Exercise goal
Leave the pictures out and restate each entry below word for word.

--- Available records Enclosed Below ---

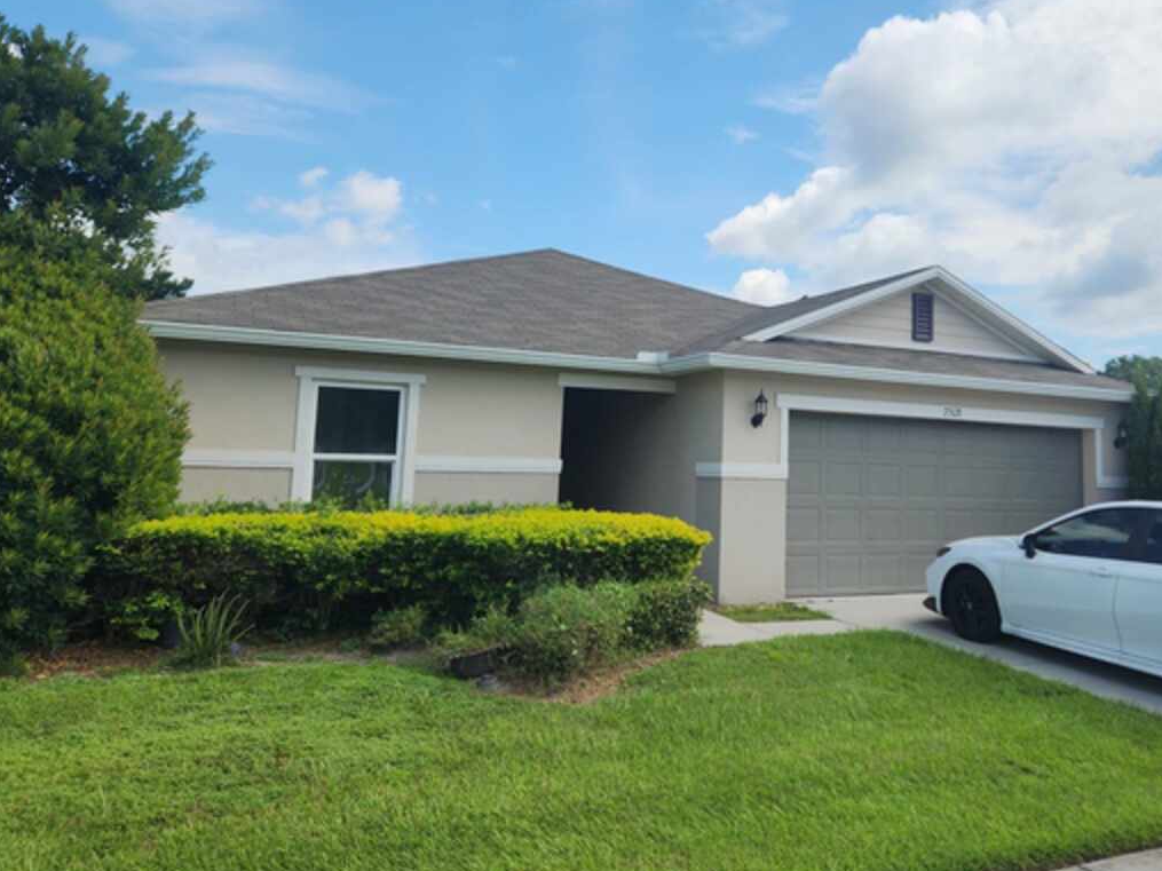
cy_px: 355
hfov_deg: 61.2
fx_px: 973
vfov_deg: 48.0
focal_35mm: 29
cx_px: 689
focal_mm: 5.4
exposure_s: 1/1930
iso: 20
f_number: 1.8
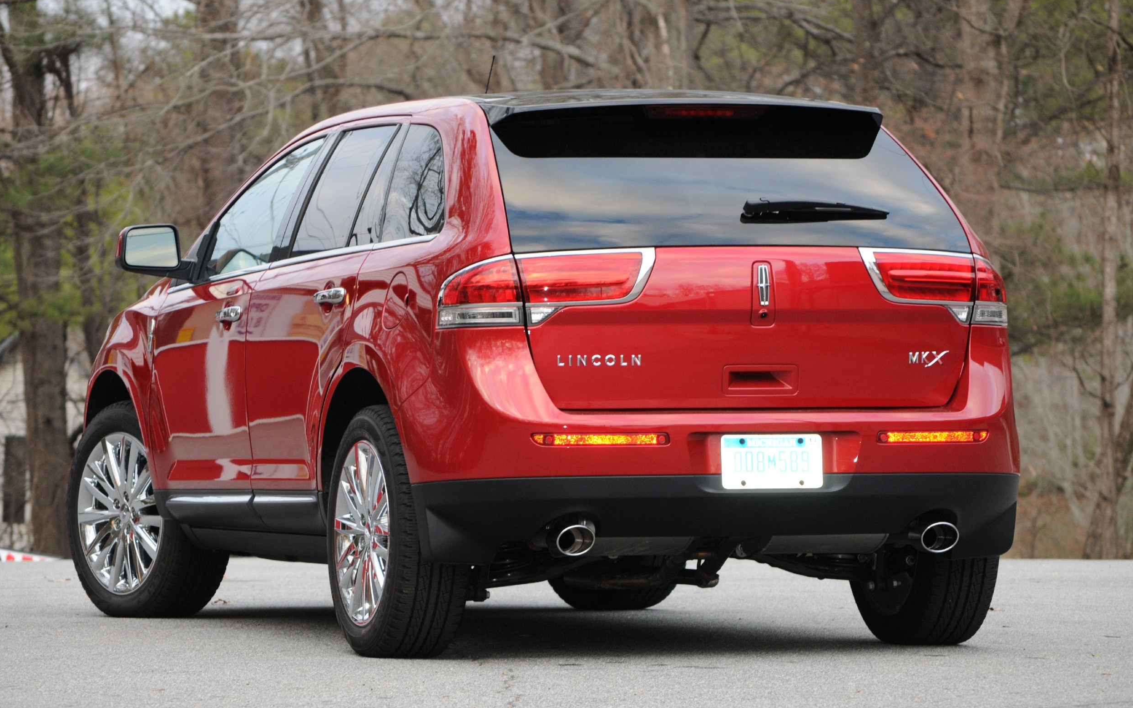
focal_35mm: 184
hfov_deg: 11.4
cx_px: 566
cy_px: 353
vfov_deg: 7.1
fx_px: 5681
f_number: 8
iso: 500
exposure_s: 1/60
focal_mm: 120
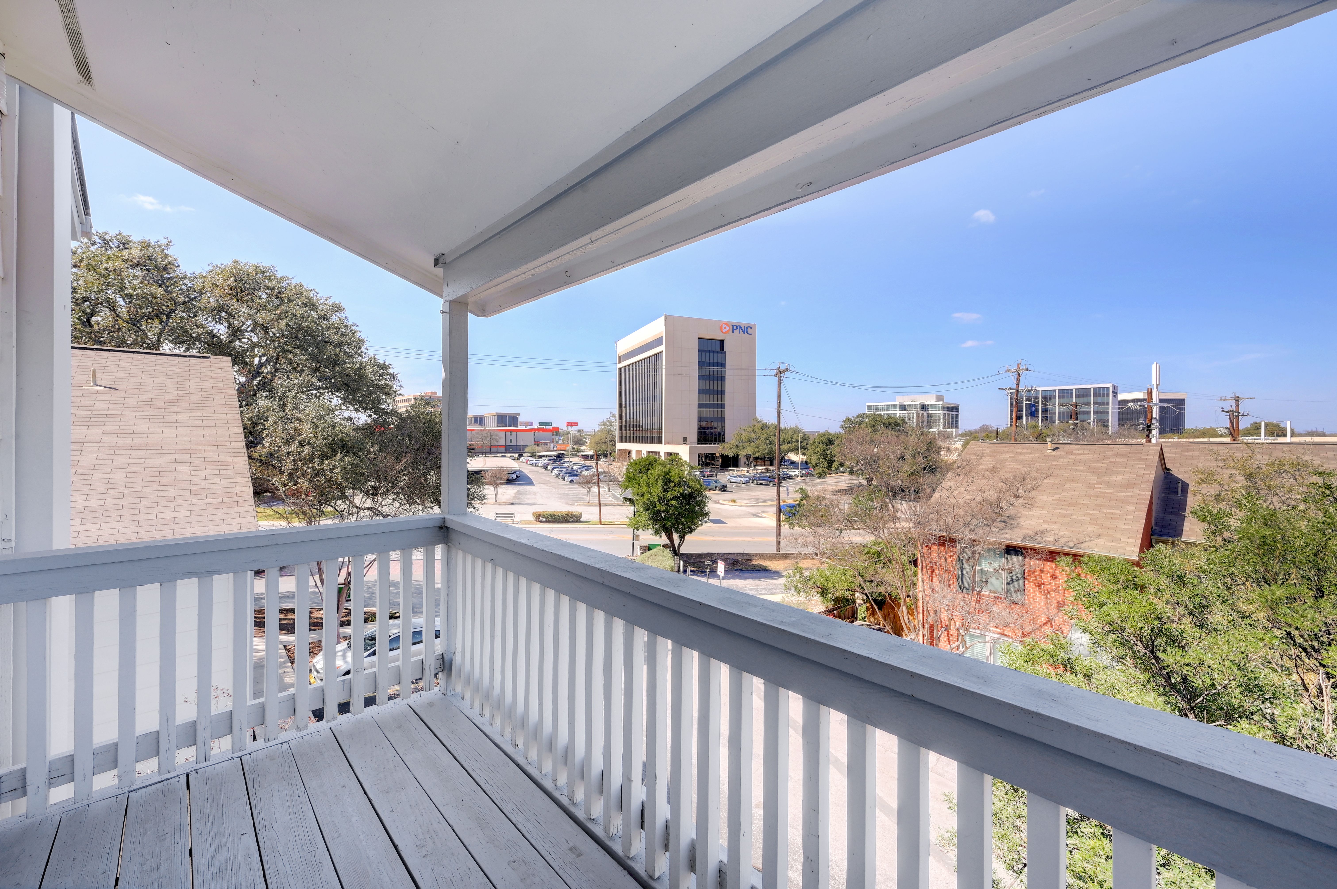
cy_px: 444
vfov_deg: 81.1
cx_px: 668
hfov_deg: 104.3
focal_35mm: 14
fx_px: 520
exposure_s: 1/200
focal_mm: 14
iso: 400
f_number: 11
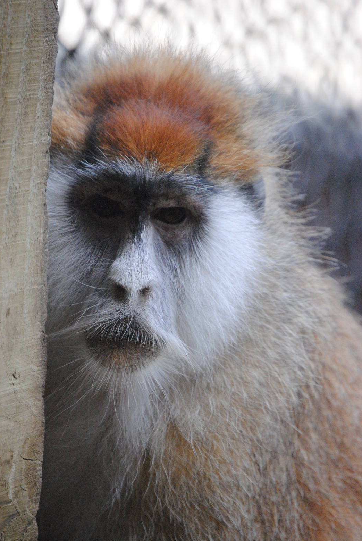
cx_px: 177
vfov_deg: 6.7
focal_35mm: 308
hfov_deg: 4.5
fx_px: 4632
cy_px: 271
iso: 1600
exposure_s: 1/400
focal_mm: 200
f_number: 5.6
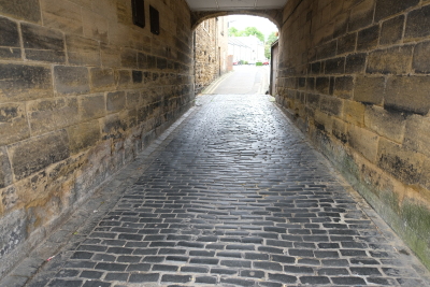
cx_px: 215
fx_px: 287
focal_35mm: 24
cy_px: 144
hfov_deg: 73.7
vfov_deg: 53.2
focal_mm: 16
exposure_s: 1/140
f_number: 2.8
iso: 200
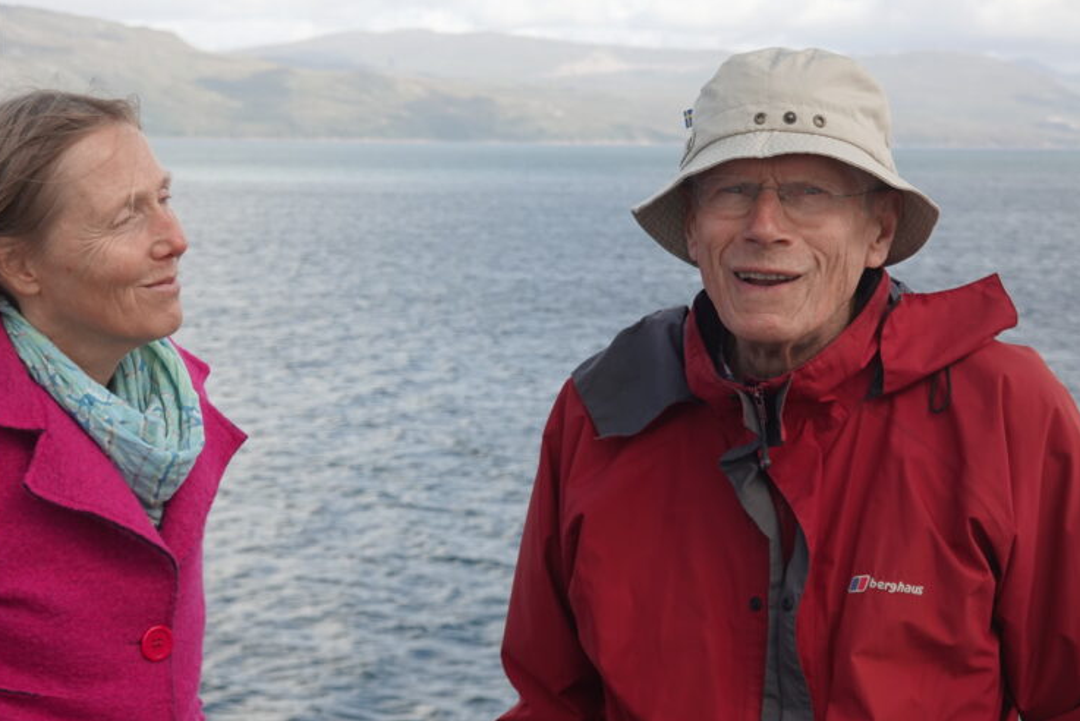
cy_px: 377
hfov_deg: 24.4
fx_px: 2491
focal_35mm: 83
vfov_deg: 16.5
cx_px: 432
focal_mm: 24.84
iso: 125
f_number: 4
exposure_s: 1/500
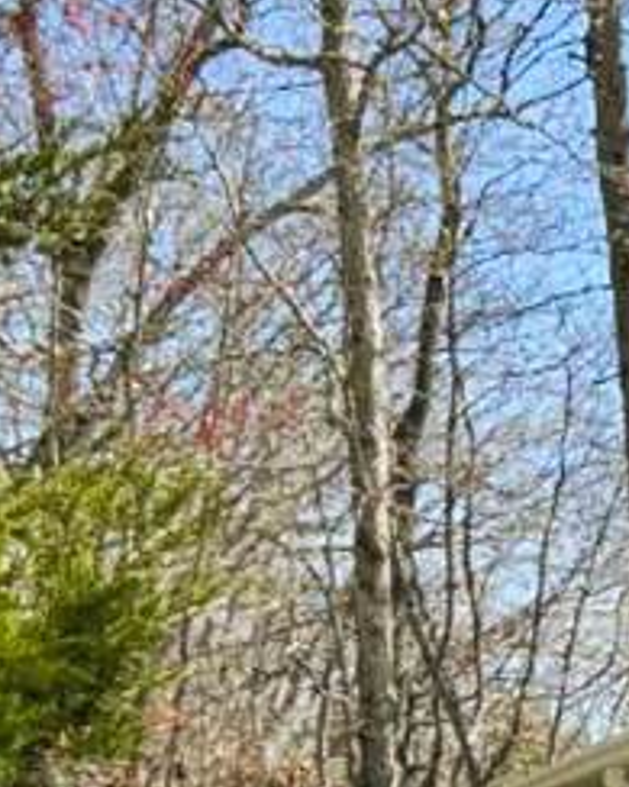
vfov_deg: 14.2
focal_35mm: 133
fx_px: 3097
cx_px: 1071
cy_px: 848
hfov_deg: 11.0
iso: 50
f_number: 1.5
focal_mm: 5.7
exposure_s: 1/2519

--- End of Enclosed Available records ---

Exercise response
cy_px: 355
hfov_deg: 61.2
fx_px: 973
vfov_deg: 48.0
focal_35mm: 29
cx_px: 689
focal_mm: 5.4
exposure_s: 1/1930
iso: 20
f_number: 1.8
focal_35mm: 184
hfov_deg: 11.4
cx_px: 566
cy_px: 353
vfov_deg: 7.1
fx_px: 5681
f_number: 8
iso: 500
exposure_s: 1/60
focal_mm: 120
cy_px: 444
vfov_deg: 81.1
cx_px: 668
hfov_deg: 104.3
focal_35mm: 14
fx_px: 520
exposure_s: 1/200
focal_mm: 14
iso: 400
f_number: 11
cx_px: 177
vfov_deg: 6.7
focal_35mm: 308
hfov_deg: 4.5
fx_px: 4632
cy_px: 271
iso: 1600
exposure_s: 1/400
focal_mm: 200
f_number: 5.6
cx_px: 215
fx_px: 287
focal_35mm: 24
cy_px: 144
hfov_deg: 73.7
vfov_deg: 53.2
focal_mm: 16
exposure_s: 1/140
f_number: 2.8
iso: 200
cy_px: 377
hfov_deg: 24.4
fx_px: 2491
focal_35mm: 83
vfov_deg: 16.5
cx_px: 432
focal_mm: 24.84
iso: 125
f_number: 4
exposure_s: 1/500
vfov_deg: 14.2
focal_35mm: 133
fx_px: 3097
cx_px: 1071
cy_px: 848
hfov_deg: 11.0
iso: 50
f_number: 1.5
focal_mm: 5.7
exposure_s: 1/2519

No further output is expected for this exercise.